Born a Champion is a 2021 American martial arts drama directed by Alex Ranarivelo and written by Sean Patrick Flanery and Ranarivelo. It stars Flanery, Dennis Quaid and Katrina Bowden. The film also features mixed martial arts fighter Edson Barboza, with appearances by Renzo Gracie and Mickey Gall.

Plot
Mickey Kelley, a former marine and one of the first American black belts in Brazilian jiu-jitsu, gets pulled away from everything he loves and into an unsanctioned MMA tournament.

Cast
 Sean Patrick Flanery as Mickey Kelley
 Katrina Bowden as Layla
 Dennis Quaid as Mason
 Maurice Compte as Rosco
 Currie Graham as Burchman
 Costas Mandylor as Dimitris
 Reno Wilson as Terry Pittman
 Ali Afshar as The Sheik
 Edson Barboza as Marco Blaine

Production 
Forrest Films announced their intent to film Born a Champion, then titled Mickey Kelley, in July 2019. Alex Ranarivelo was named as the director and actors Sean Patrick Flanery, Katrina Bowden, and Dennis Quaid were also announced as some of the film's central characters. Flanery also served as one of the film's producers and co-wrote the script alongside Ranarivelo. Flanery called the film a "love letter to BJJ" in the film's credits, as a result of "what it’s done for me; how it’s changed me; what it’s done for my perspective on life, love and happiness and family."

# [THE TASKS]
1. Check each statement against the Born a Champion article above and answer yes or no, quoting the exact words that decide it: (a) Dennis Quaid directed the film. (b) The film once had the title Mickey Kelley. (c) Flanery was one of the film's producers.
2. Please carry on writing the Born a Champion article, starting right after its last sentence.

# [DATA SECTION]

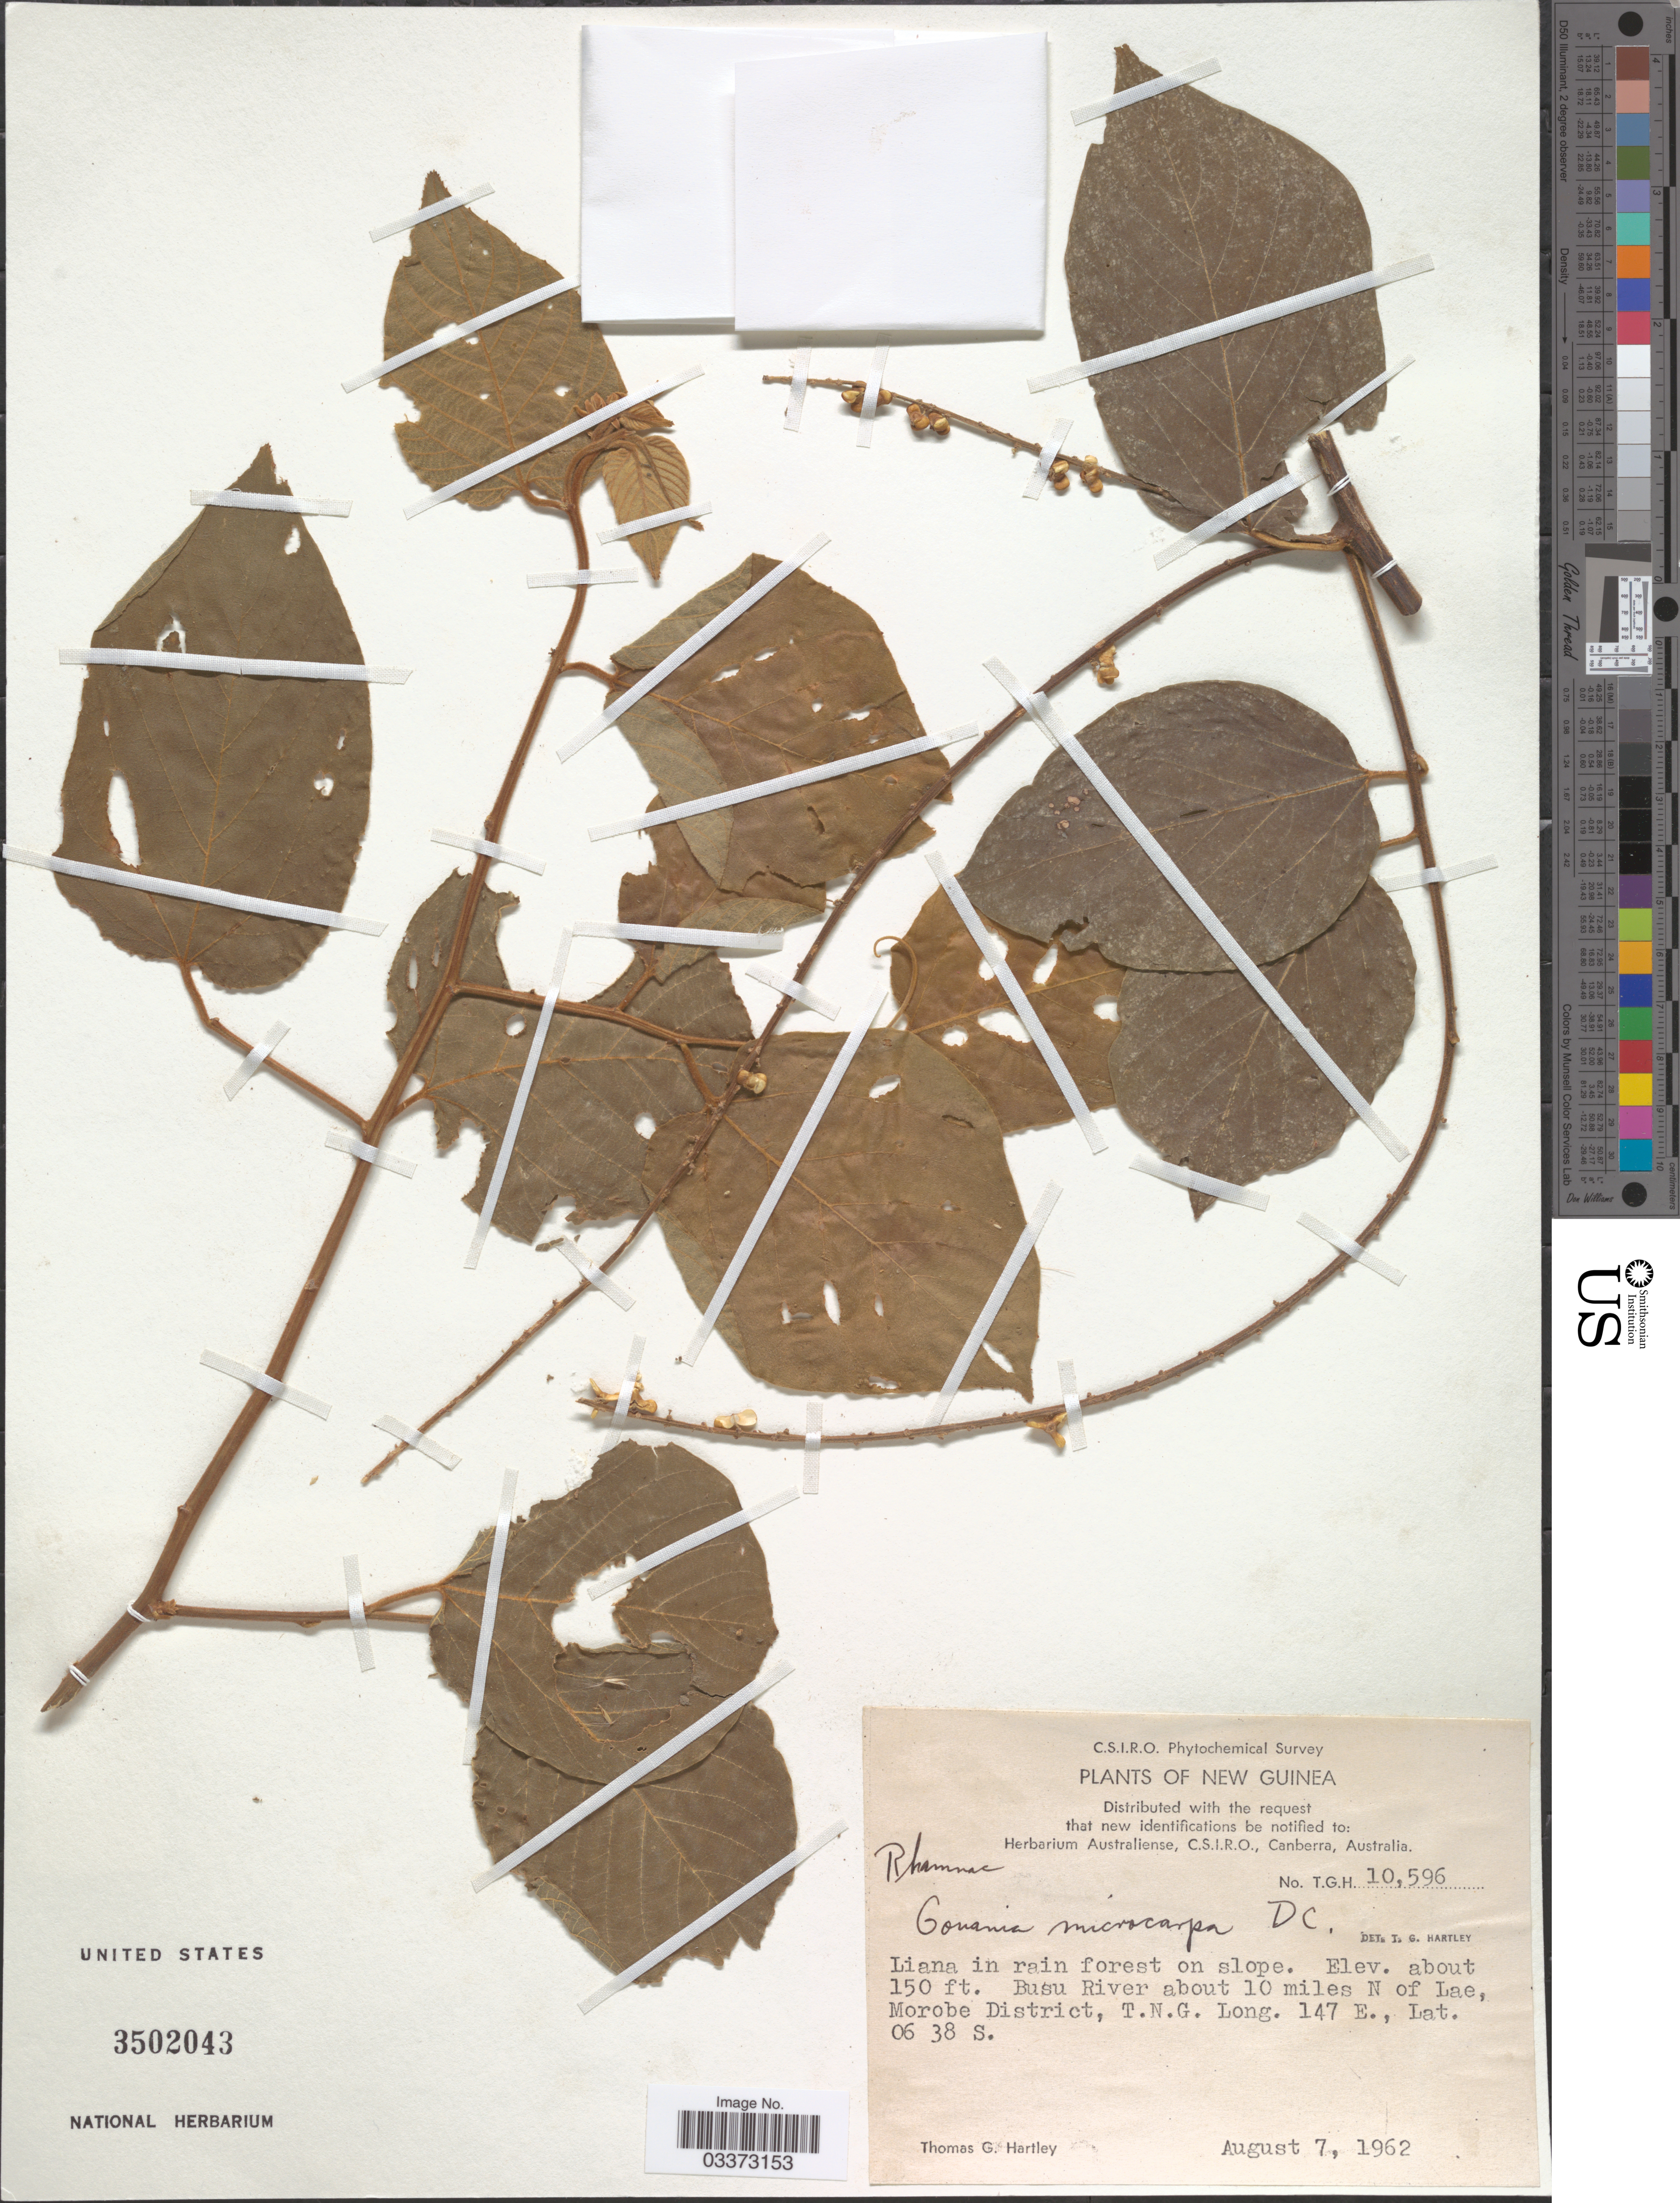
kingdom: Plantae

--

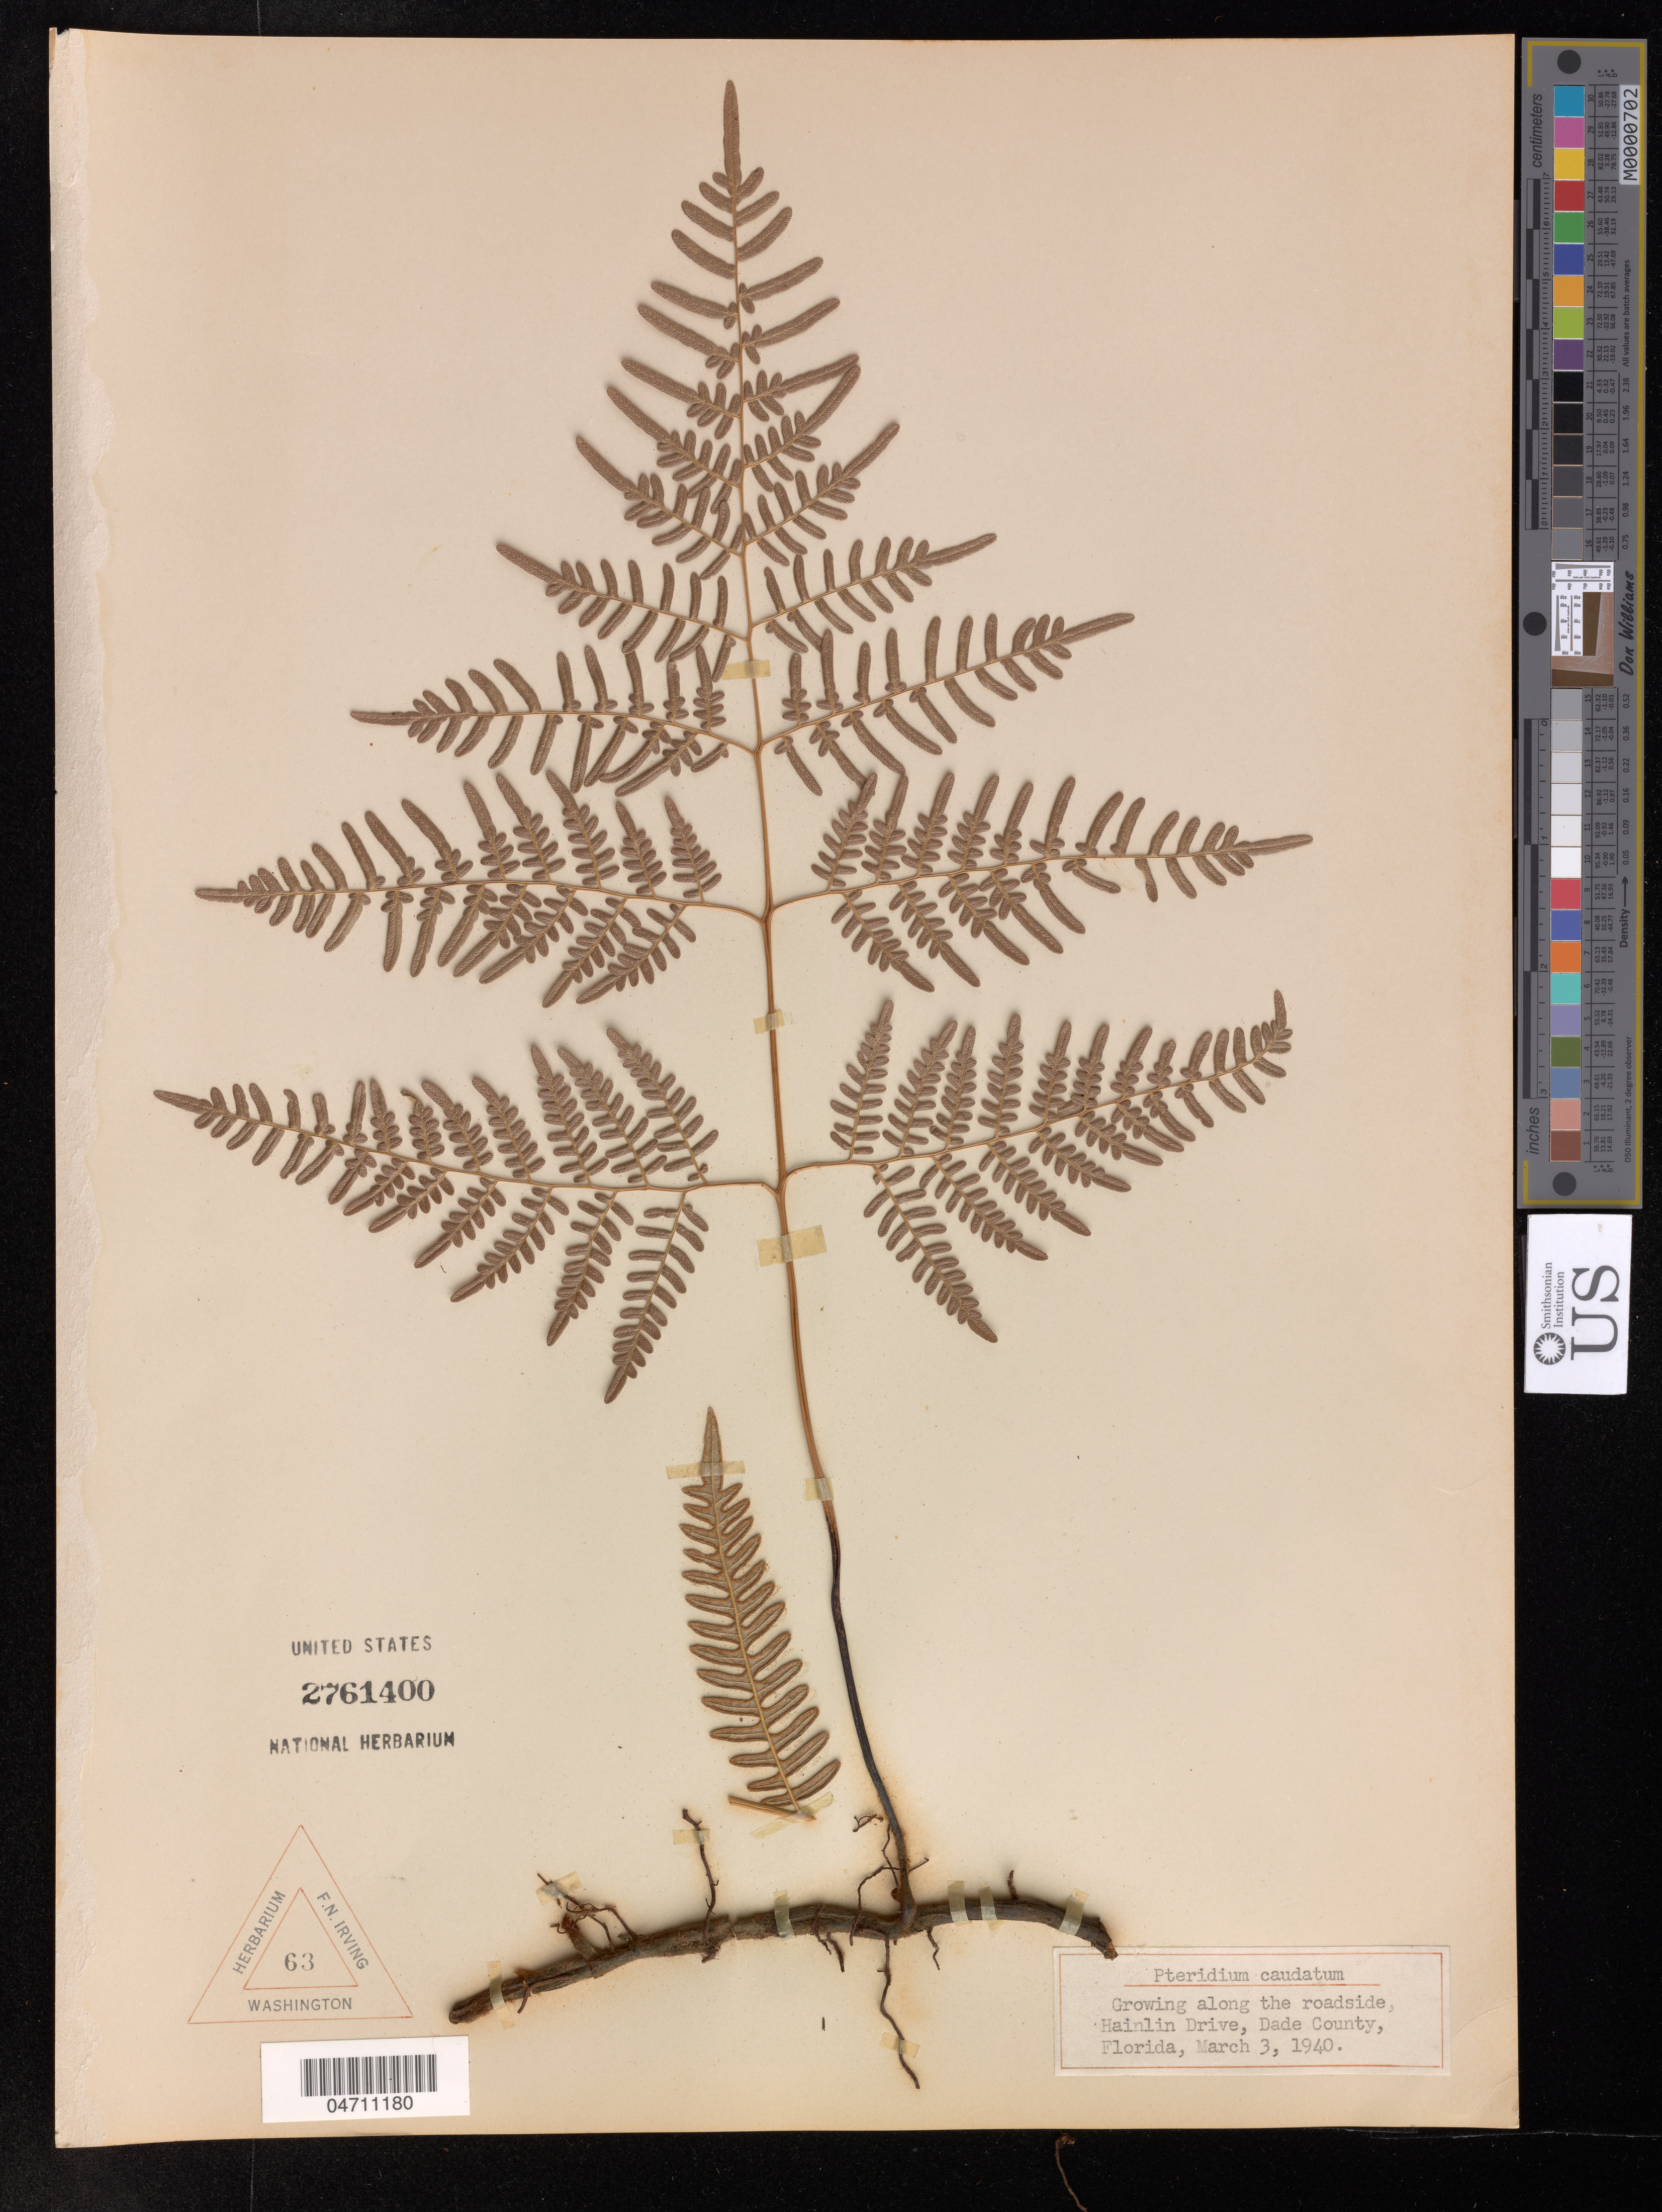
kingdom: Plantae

# [RESPONSES PER TASK]
1.
(a) No: "directed by Alex Ranarivelo"
(b) Yes: "then titled Mickey Kelley"
(c) Yes: "Flanery also served as one of the film's producers"

2.
Filming took place in Petaluma, California during the summer of 2019 and wrapped in August of the same year.

Release
The film received a limited release in select theaters in the United States on January 22, 2021 and became available via video on demand the same day. It was released on Blu-ray and DVD on January 26, 2021.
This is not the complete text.